▸ Aim of the task
Say how many lines in the following data hold the word "Career". Write nothing but that number.

Collected data entries
*****
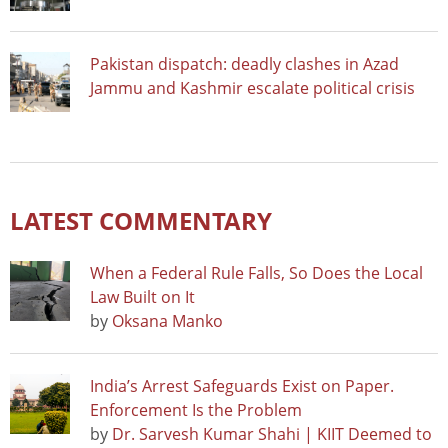
Pakistan dispatch: deadly clashes in Azad
Jammu and Kashmir escalate political crisis
LATEST COMMENTARY
When a Federal Rule Falls, So Does the Local
Law Built on It
by
Oksana Manko
India’s Arrest Safeguards Exist on Paper.
Enforcement Is the Problem
by
Dr. Sarvesh Kumar Shahi | KIIT Deemed to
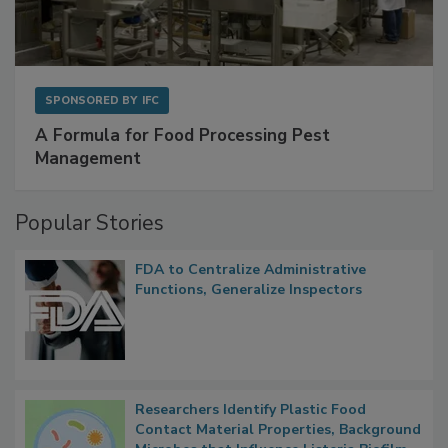
SPONSORED BY
IFC
A Formula for Food Processing Pest
Management
Popular Stories
FDA to Centralize Administrative
Functions, Generalize Inspectors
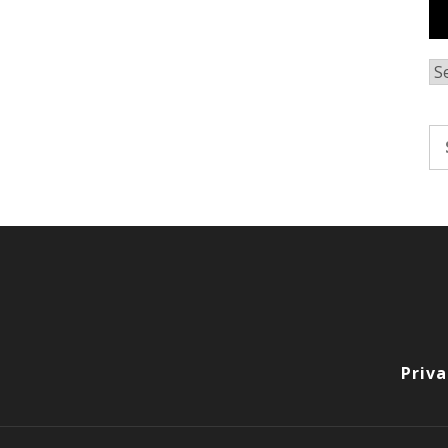
Ar
Se
fo
Priva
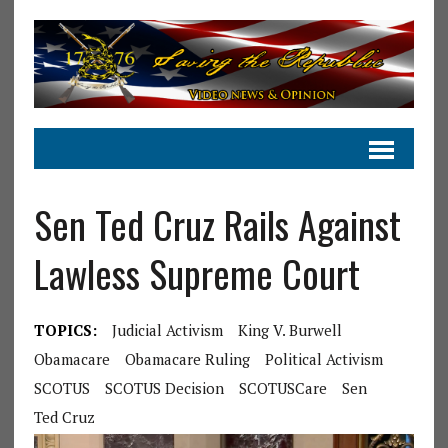
Sen Ted Cruz Rails Against
Lawless Supreme Court
TOPICS:
Judicial Activism
King V. Burwell
Obamacare
Obamacare Ruling
Political Activism
SCOTUS
SCOTUS Decision
SCOTUSCare
Sen
Ted Cruz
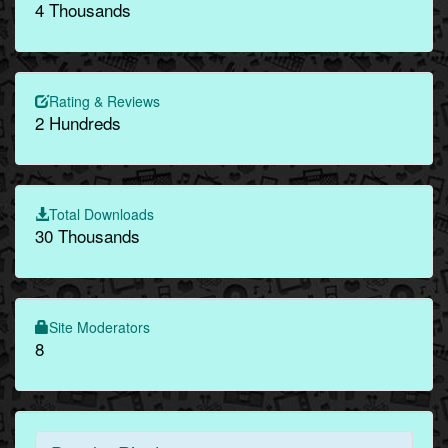
4 Thousands
Rating & Reviews
2 Hundreds
Total Downloads
30 Thousands
Site Moderators
8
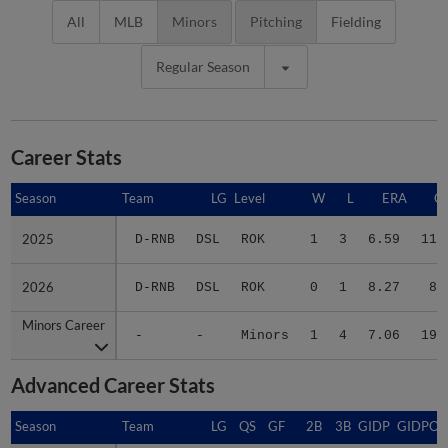
All
MLB
Minors
Pitching
Fielding
Regular Season
Career Stats
Season
Season
Team
LG
Level
W
L
ERA
G
2025
2025
D-RNB
DSL
ROK
1
3
6.59
11
2026
2026
D-RNB
DSL
ROK
0
1
8.27
8
Minors Career
Minors Career
-
-
Minors
1
4
7.06
19
Advanced Career Stats
Season
Season
Team
LG
QS
GF
2B
3B
GIDP
GIDPO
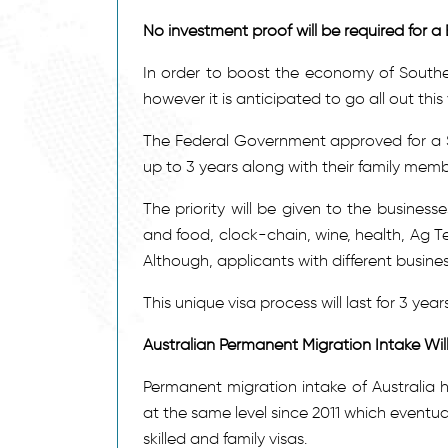
No investment proof will be required for a 
In order to boost the economy of Souther
however it is anticipated to go all out thi
The Federal Government approved for a Sub
up to 3 years along with their family memb
The priority will be given to the businesse
and food, clock-chain, wine, health, Ag T
Although, applicants with different busine
This unique visa process will last for 3 year
Australian Permanent Migration Intake Wi
Permanent migration intake of Australia 
at the same level since 2011 which eventua
skilled and family visas.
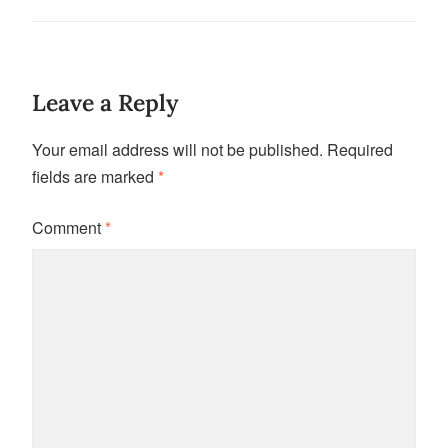
Leave a Reply
Your email address will not be published.
Required
fields are marked
*
Comment
*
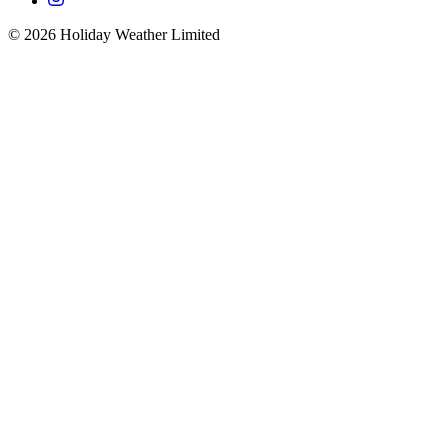
©
2026
Holiday Weather Limited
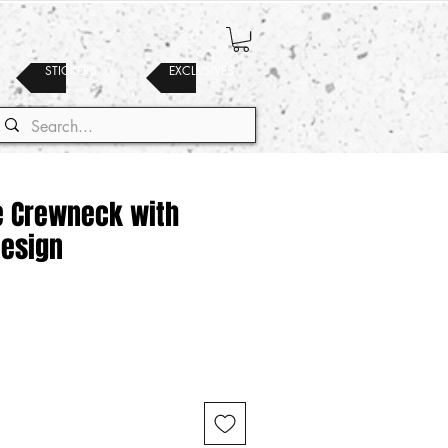
STICKERS
EXCLUSIVES
te Crewneck with
Design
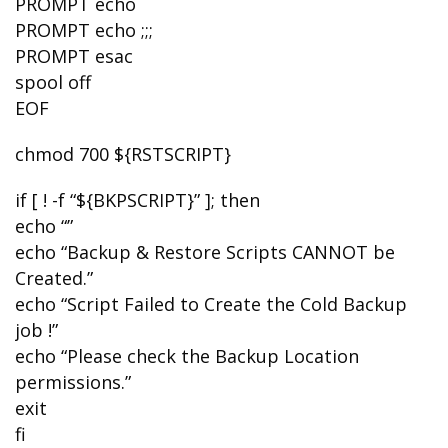
PROMPT echo
PROMPT echo ;;;
PROMPT esac
spool off
EOF
chmod 700 ${RSTSCRIPT}
if [ ! -f “${BKPSCRIPT}” ]; then
echo “”
echo “Backup & Restore Scripts CANNOT be
Created.”
echo “Script Failed to Create the Cold Backup
job !”
echo “Please check the Backup Location
permissions.”
exit
fi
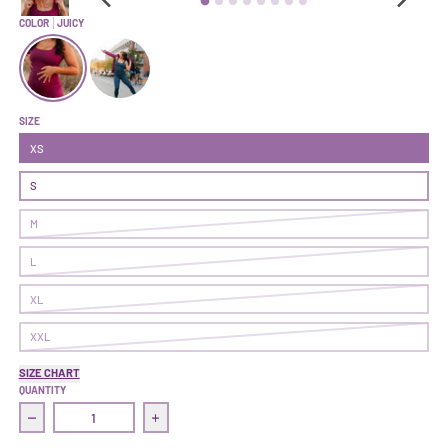
COLOR
JUICY
Transform Bodysuit | Juicy
Transform Bodysuit | Solstice
SIZE
XS
S
M
L
XL
XXL
SIZE CHART
QUANTITY
Decrease quantity for Transform Bodysuit | Juicy
Increase quantity for Transform Bodysuit | 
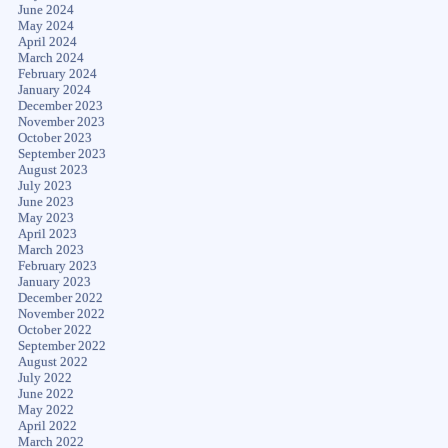
June 2024
May 2024
April 2024
March 2024
February 2024
January 2024
December 2023
November 2023
October 2023
September 2023
August 2023
July 2023
June 2023
May 2023
April 2023
March 2023
February 2023
January 2023
December 2022
November 2022
October 2022
September 2022
August 2022
July 2022
June 2022
May 2022
April 2022
March 2022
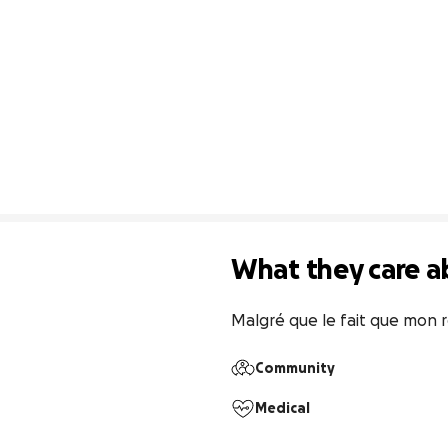
What they care a
Malgré que le fait que mon ré
Community
Medical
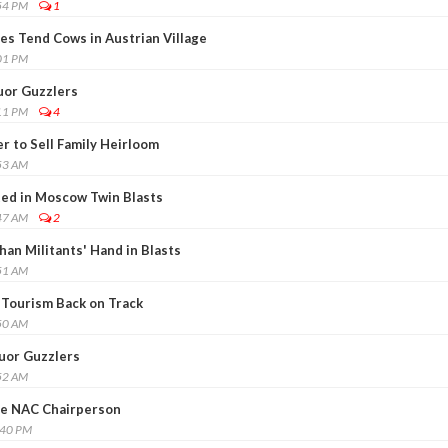
54 PM
1
ves Tend Cows in Austrian Village
01 PM
quor Guzzlers
11 PM
4
r to Sell Family Heirloom
53 AM
ted in Moscow Twin Blasts
47 AM
2
han Militants' Hand in Blasts
51 AM
 Tourism Back on Track
50 AM
quor Guzzlers
52 AM
de NAC Chairperson
:40 PM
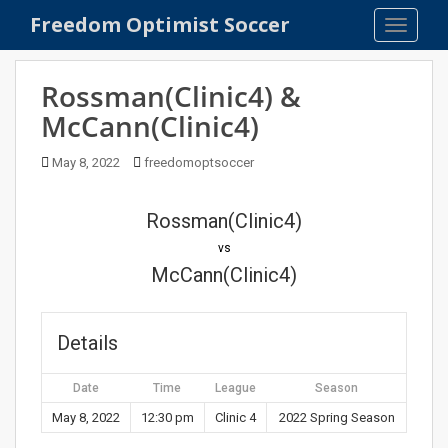
S
Freedom Optimist Soccer
TOGGLE
k
i
p
Rossman(Clinic4) &
t
McCann(Clinic4)
o
m
May 8, 2022
freedomoptsoccer
a
i
n
Rossman(Clinic4)
c
vs
o
McCann(Clinic4)
n
t
e
Details
n
t
Date
Time
League
Season
May 8, 2022
12:30 pm
Clinic 4
2022 Spring Season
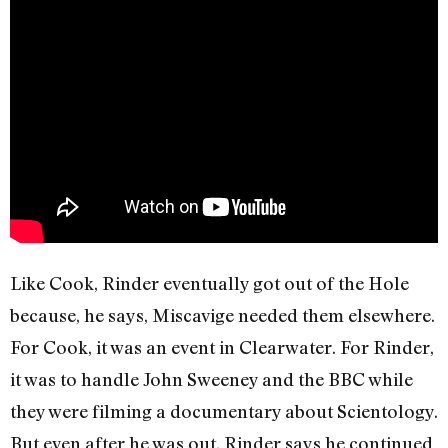
Like Cook, Rinder eventually got out of the Hole
because, he says, Miscavige needed them elsewhere.
For Cook, it was an event in Clearwater. For Rinder,
it was to handle John Sweeney and the BBC while
they were filming a documentary about Scientology.
But even after he was out, Rinder says he continued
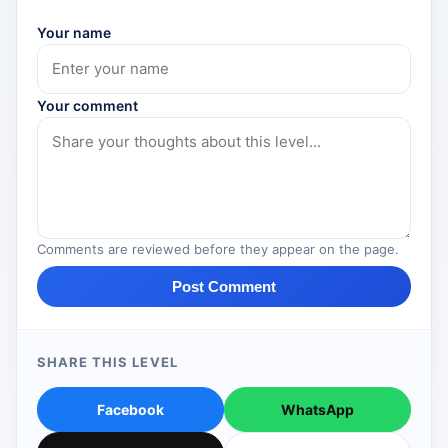
Your name
Your comment
Comments are reviewed before they appear on the page.
Post Comment
SHARE THIS LEVEL
Facebook
WhatsApp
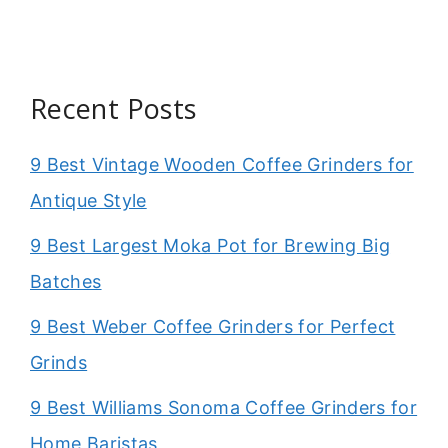
Recent Posts
9 Best Vintage Wooden Coffee Grinders for
Antique Style
9 Best Largest Moka Pot for Brewing Big
Batches
9 Best Weber Coffee Grinders for Perfect
Grinds
9 Best Williams Sonoma Coffee Grinders for
Home Baristas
*****
▸ Result of this exercise
4